:: AIM OF THE EXERCISE ::
Report every line of the listing that contains the word "position", matching case exactly.

:: SUPPLIED MATERIAL ::

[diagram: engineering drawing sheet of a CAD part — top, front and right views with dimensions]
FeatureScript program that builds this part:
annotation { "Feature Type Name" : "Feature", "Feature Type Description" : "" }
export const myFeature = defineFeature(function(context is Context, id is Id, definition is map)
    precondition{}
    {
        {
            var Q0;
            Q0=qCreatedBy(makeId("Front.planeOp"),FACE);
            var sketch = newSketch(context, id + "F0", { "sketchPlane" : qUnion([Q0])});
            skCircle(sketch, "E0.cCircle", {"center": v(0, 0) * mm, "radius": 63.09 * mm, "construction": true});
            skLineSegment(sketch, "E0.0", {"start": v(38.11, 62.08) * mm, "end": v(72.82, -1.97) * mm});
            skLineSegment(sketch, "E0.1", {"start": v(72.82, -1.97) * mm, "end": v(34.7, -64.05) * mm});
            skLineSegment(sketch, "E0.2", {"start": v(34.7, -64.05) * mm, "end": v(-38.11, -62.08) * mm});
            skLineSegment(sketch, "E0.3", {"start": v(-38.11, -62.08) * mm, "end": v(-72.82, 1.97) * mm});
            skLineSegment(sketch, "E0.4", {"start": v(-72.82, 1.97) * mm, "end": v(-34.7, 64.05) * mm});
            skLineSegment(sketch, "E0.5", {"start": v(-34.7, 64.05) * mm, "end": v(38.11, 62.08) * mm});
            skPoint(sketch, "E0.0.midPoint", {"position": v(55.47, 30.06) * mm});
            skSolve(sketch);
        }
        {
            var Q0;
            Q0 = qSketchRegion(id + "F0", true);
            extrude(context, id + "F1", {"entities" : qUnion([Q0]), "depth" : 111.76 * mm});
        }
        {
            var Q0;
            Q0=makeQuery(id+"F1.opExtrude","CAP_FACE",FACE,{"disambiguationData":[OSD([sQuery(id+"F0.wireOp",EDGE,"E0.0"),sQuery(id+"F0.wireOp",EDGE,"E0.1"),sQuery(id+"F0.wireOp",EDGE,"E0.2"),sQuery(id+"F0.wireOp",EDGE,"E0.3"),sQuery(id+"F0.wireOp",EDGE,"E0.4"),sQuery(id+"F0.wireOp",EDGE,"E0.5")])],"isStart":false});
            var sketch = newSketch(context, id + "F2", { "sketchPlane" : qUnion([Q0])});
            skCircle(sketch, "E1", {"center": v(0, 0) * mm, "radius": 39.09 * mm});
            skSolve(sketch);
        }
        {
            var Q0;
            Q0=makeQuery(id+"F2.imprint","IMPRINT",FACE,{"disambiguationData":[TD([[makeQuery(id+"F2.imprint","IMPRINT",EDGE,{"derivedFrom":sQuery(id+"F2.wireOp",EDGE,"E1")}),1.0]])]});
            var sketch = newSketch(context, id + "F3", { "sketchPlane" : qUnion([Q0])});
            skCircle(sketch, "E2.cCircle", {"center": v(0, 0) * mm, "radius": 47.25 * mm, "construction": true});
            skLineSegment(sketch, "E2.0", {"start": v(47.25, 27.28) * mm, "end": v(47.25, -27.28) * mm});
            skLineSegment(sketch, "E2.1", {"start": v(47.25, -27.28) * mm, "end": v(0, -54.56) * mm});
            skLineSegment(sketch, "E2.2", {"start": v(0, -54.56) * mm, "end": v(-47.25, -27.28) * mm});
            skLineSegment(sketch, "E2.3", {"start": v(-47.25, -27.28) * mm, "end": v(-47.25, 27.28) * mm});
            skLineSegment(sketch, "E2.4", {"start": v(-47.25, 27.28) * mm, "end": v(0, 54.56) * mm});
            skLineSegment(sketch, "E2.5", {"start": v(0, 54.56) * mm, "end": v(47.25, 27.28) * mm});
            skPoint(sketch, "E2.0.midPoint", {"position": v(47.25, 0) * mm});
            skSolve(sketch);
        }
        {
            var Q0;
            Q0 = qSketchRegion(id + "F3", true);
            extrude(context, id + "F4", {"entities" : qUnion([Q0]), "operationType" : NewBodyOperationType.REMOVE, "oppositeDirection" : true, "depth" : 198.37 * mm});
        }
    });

:: ANSWER ::
            skPoint(sketch, "E0.0.midPoint", {"position": v(55.47, 30.06) * mm});
            skPoint(sketch, "E2.0.midPoint", {"position": v(47.25, 0) * mm});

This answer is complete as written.